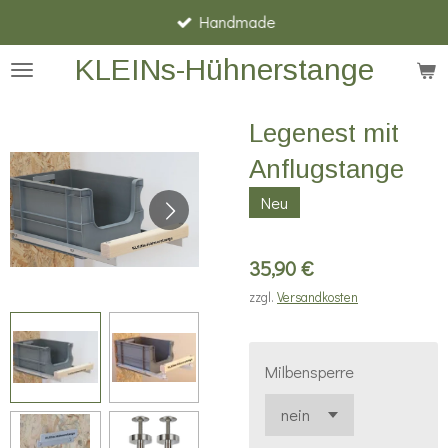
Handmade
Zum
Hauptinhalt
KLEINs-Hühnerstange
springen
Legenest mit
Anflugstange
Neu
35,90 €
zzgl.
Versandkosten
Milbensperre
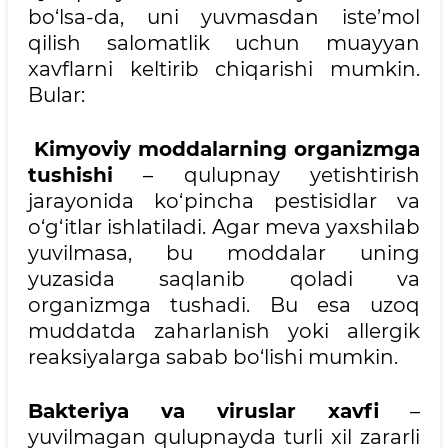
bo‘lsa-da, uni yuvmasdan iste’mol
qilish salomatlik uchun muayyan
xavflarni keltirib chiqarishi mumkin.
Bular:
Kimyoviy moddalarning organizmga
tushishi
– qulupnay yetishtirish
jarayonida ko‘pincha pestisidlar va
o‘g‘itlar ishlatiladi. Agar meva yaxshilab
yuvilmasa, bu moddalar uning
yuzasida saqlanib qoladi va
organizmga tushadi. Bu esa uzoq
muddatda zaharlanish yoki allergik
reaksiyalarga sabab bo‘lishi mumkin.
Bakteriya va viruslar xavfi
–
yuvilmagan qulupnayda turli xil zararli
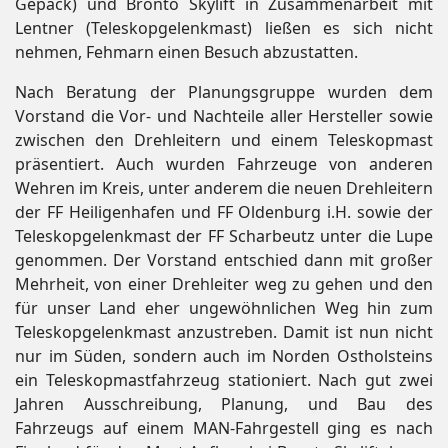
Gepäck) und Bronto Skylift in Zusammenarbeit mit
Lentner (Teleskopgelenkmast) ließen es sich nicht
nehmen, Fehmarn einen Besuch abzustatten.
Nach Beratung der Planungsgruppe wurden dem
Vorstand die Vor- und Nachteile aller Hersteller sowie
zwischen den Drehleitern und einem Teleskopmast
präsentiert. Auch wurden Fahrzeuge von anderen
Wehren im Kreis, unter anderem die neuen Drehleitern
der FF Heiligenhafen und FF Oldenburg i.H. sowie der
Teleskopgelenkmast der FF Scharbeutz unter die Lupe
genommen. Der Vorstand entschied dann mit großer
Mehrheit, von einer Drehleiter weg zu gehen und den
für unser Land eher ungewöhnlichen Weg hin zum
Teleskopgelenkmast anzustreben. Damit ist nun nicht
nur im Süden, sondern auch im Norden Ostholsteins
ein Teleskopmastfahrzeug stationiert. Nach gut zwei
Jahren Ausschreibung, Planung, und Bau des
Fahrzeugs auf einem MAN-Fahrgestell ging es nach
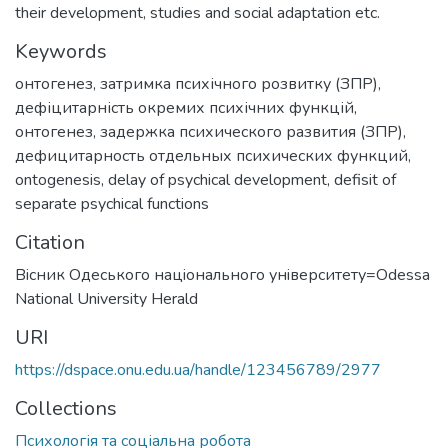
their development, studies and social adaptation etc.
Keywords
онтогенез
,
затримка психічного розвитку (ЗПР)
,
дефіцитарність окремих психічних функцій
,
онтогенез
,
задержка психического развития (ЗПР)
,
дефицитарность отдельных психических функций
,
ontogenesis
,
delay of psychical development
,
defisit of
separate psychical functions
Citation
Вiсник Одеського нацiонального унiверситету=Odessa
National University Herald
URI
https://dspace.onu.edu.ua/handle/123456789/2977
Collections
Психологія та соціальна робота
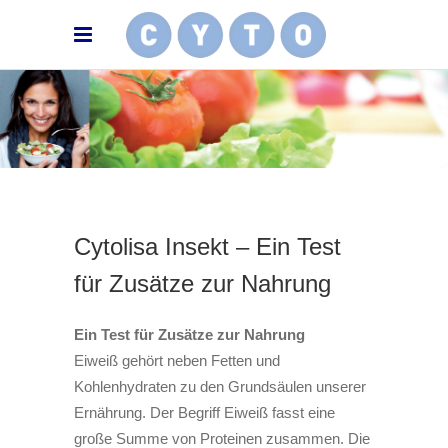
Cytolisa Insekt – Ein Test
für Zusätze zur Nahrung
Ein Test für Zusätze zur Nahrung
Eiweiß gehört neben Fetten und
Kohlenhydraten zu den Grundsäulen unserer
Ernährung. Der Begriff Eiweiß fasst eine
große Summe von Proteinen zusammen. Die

•••••

* _What the exercise asks_
Look through the material above. Transcribe exactly the lines between the ones with "o‘g‘itlar ishlatiladi. Agar meva yaxshilab" and "der FF Heiligenhafen", inclusive, and keep pictures out.

* _Written reply_
o‘g‘itlar ishlatiladi. Agar meva yaxshilab
yuvilmasa, bu moddalar uning
yuzasida saqlanib qoladi va
organizmga tushadi. Bu esa uzoq
muddatda zaharlanish yoki allergik
reaksiyalarga sabab bo‘lishi mumkin.
Bakteriya va viruslar xavfi
–
yuvilmagan qulupnayda turli xil zararli
Gepäck) und Bronto Skylift in Zusammenarbeit mit
Lentner (Teleskopgelenkmast) ließen es sich nicht
nehmen, Fehmarn einen Besuch abzustatten.
Nach Beratung der Planungsgruppe wurden dem
Vorstand die Vor- und Nachteile aller Hersteller sowie
zwischen den Drehleitern und einem Teleskopmast
präsentiert. Auch wurden Fahrzeuge von anderen
Wehren im Kreis, unter anderem die neuen Drehleitern
der FF Heiligenhafen und FF Oldenburg i.H. sowie der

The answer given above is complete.